◆ **EXERCISE BRIEF**
Copy exactly the lines that run from the one containing "Are you wearing" through the end of the entries, both ends included.

Segment Start: DATA SHOWN

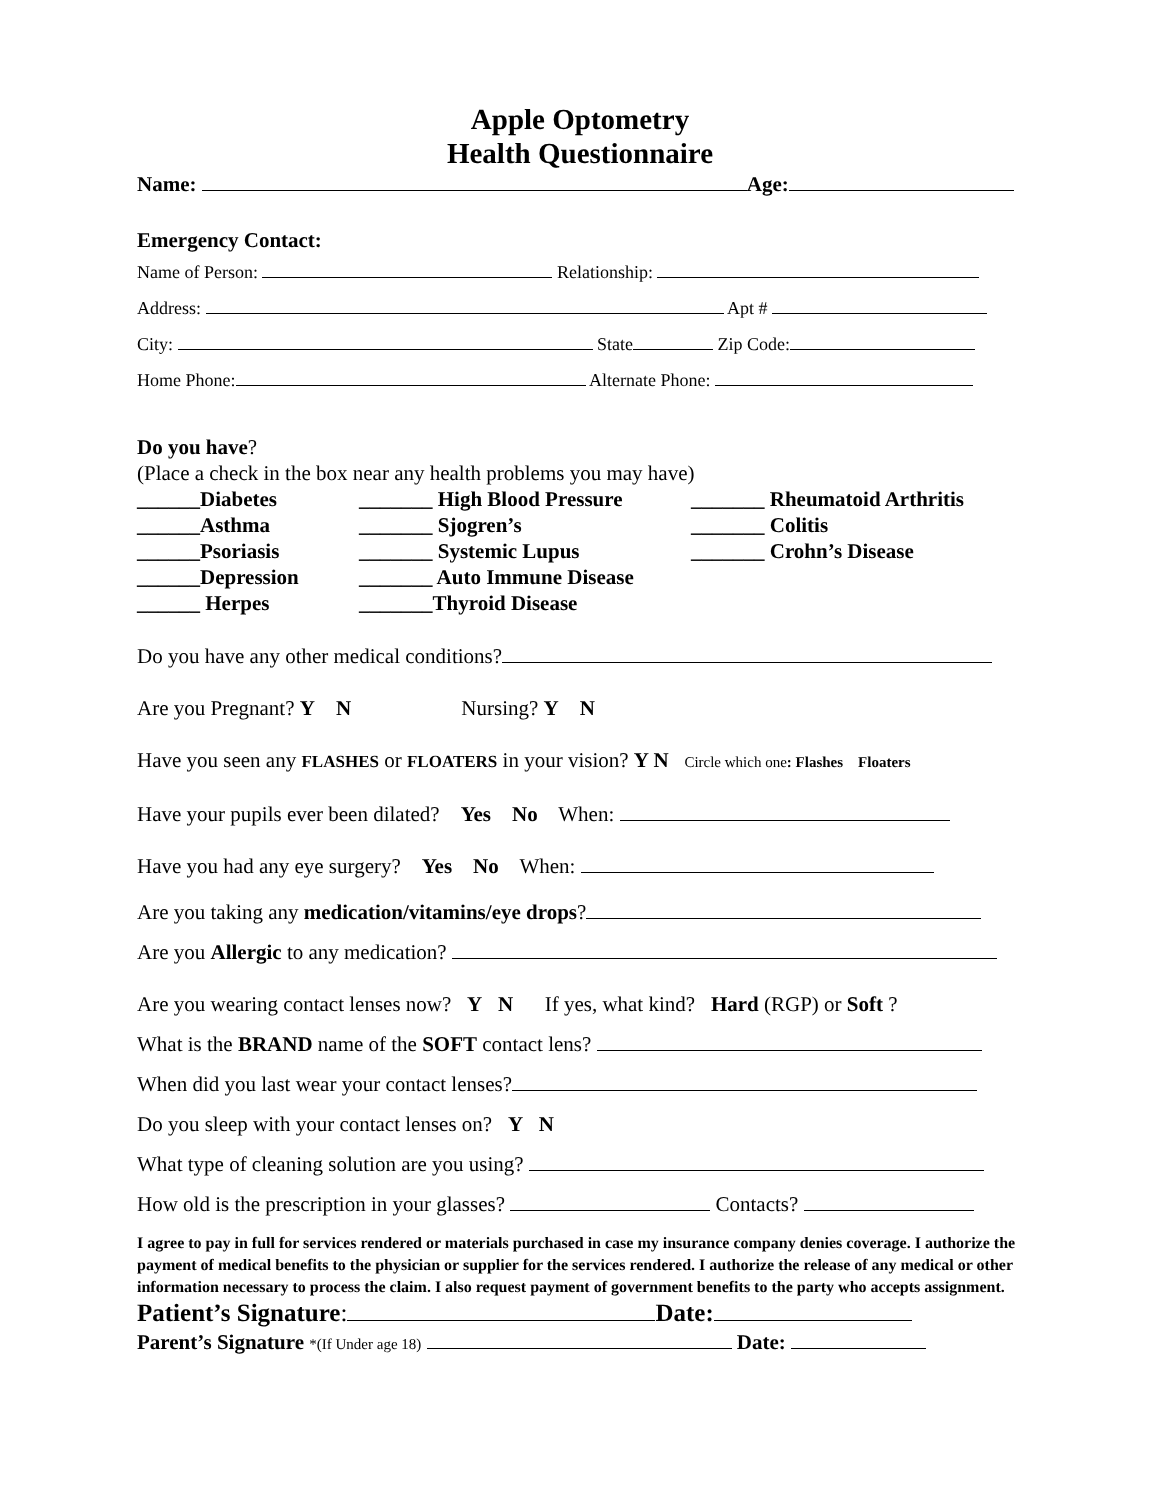Apple Optometry
Health Questionnaire
Name: Age:
Emergency Contact:
Name of Person: Relationship:
Address: Apt #
City: State Zip Code:
Home Phone: Alternate Phone:
Do you have?
(Place a check in the box near any health problems you may have)
______Diabetes _______ High Blood Pressure _______ Rheumatoid Arthritis ______Asthma _______ Sjogren’s _______ Colitis ______Psoriasis _______ Systemic Lupus _______ Crohn’s Disease ______Depression _______ Auto Immune Disease ______ Herpes _______Thyroid Disease
Do you have any other medical conditions?
Are you Pregnant? Y N Nursing? Y N
Have you seen any FLASHES or FLOATERS in your vision? Y N Circle which one: Flashes Floaters
Have your pupils ever been dilated? Yes No When:
Have you had any eye surgery? Yes No When:
Are you taking any medication/vitamins/eye drops?
Are you Allergic to any medication?
Are you wearing contact lenses now? Y N If yes, what kind? Hard (RGP) or Soft ?
What is the BRAND name of the SOFT contact lens?
When did you last wear your contact lenses?
Do you sleep with your contact lenses on? Y N
What type of cleaning solution are you using?
How old is the prescription in your glasses? Contacts?
I agree to pay in full for services rendered or materials purchased in case my insurance company denies coverage. I authorize the payment of medical benefits to the physician or supplier for the services rendered. I authorize the release of any medical or other information necessary to process the claim. I also request payment of government benefits to the party who accepts assignment.
Patient’s Signature: Date:
Parent’s Signature *(If Under age 18) Date:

Segment End: DATA SHOWN

◆ **EXERCISE OUTPUT**
Are you wearing contact lenses now? Y N If yes, what kind? Hard (RGP) or Soft ?
What is the BRAND name of the SOFT contact lens?
When did you last wear your contact lenses?
Do you sleep with your contact lenses on? Y N
What type of cleaning solution are you using?
How old is the prescription in your glasses? Contacts?
I agree to pay in full for services rendered or materials purchased in case my insurance company denies coverage. I authorize the payment of medical benefits to the physician or supplier for the services rendered. I authorize the release of any medical or other information necessary to process the claim. I also request payment of government benefits to the party who accepts assignment.
Patient’s Signature: Date:
Parent’s Signature *(If Under age 18) Date:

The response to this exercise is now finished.